シネマに包まれて-映画祭報告

presented by 河北新報

(3)『鉄男』3作目 電脳都市・東京舞台に

2009/09/07

Venezia09-Day5 017.jpg 映画祭が折り返し地点を迎えた週末5日の深夜、日本を代表するコンペ作品『TETSUO THE BULLETMAN』の上映が、主会場のサラ・グランデで行われました。写真は、それに先だって開かれた記者会見の模様で、右から塚本晋也監督、主演のエリック・ボシックさんです。

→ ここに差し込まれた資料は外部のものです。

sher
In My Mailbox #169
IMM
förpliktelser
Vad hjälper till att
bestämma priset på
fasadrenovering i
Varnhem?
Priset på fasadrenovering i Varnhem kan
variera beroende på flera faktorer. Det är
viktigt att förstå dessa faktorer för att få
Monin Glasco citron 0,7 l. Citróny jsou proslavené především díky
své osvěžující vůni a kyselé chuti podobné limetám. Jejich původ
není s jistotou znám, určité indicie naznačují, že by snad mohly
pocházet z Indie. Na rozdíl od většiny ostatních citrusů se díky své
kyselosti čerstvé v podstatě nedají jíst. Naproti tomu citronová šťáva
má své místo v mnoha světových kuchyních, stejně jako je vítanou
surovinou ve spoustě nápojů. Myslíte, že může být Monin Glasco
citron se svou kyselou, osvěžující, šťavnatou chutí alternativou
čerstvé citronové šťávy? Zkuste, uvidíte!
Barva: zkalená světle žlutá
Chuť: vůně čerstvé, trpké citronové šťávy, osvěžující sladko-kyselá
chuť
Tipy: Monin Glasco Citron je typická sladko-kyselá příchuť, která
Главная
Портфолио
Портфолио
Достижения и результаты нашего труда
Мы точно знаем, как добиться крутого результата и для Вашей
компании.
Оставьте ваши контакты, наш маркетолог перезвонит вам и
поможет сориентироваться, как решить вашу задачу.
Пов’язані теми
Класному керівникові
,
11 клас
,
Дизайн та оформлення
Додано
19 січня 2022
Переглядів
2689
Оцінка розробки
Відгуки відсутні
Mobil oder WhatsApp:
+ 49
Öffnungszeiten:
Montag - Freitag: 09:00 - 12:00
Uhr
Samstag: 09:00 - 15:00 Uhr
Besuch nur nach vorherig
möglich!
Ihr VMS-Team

  『TETSUO THE BULLETMAN』は、塚本晋也の原点である『鉄男』、『鉄男Ⅱ』に続くシリーズ3作目で、今回は主人公の"TETSUO"を東京に住む平凡なアメリカ人のサラリーマンとし、全編英語で撮られたインターナショナル・バージョンです。塚本晋也の名前を世界に知らしめるきっかけとなったのが、20年前の1989年に『鉄男』がローマ・ファンタスティック映画祭でグランプリを受賞したこと。というわけで、塚本監督はイタリアには根強い人気があり、前日のプレス上映でも、エンドクレジットが終わるまで席を立たずに拍手をする熱心なファンの姿が見られましたし、これまでの『鉄男』シリーズを紹介する番組が前夜、テレビで放送されていました。

red2.jpg  『TETSUO』を英語で撮るきっかけとなったのは、アメリカから『鉄男』をアメリカでリメイクするという  オファーを受けたことでした。けれども、アメリカ側と交渉を進めるうちに、自分の求める作品がアメリカでは作れそうもないということがわかってきて、改めて英語バージョンの『鉄男』を、世界で最も進んだ電脳都市ともいえる東京を舞台にして、構想も新たに練り直したということです。監督・脚本・撮影・美術・照明のすべてを塚本監督一人が兼ねるという、ハリウッド・メジャーとは真逆の手作り映画ですが、だからこそ、塚本監督が目指したイメージそのままが映像化された、百パーセント塚本テイストの映画に仕上がっていました。イタリアの多くの塚本ファンも、きっと満足するのではないかと思います。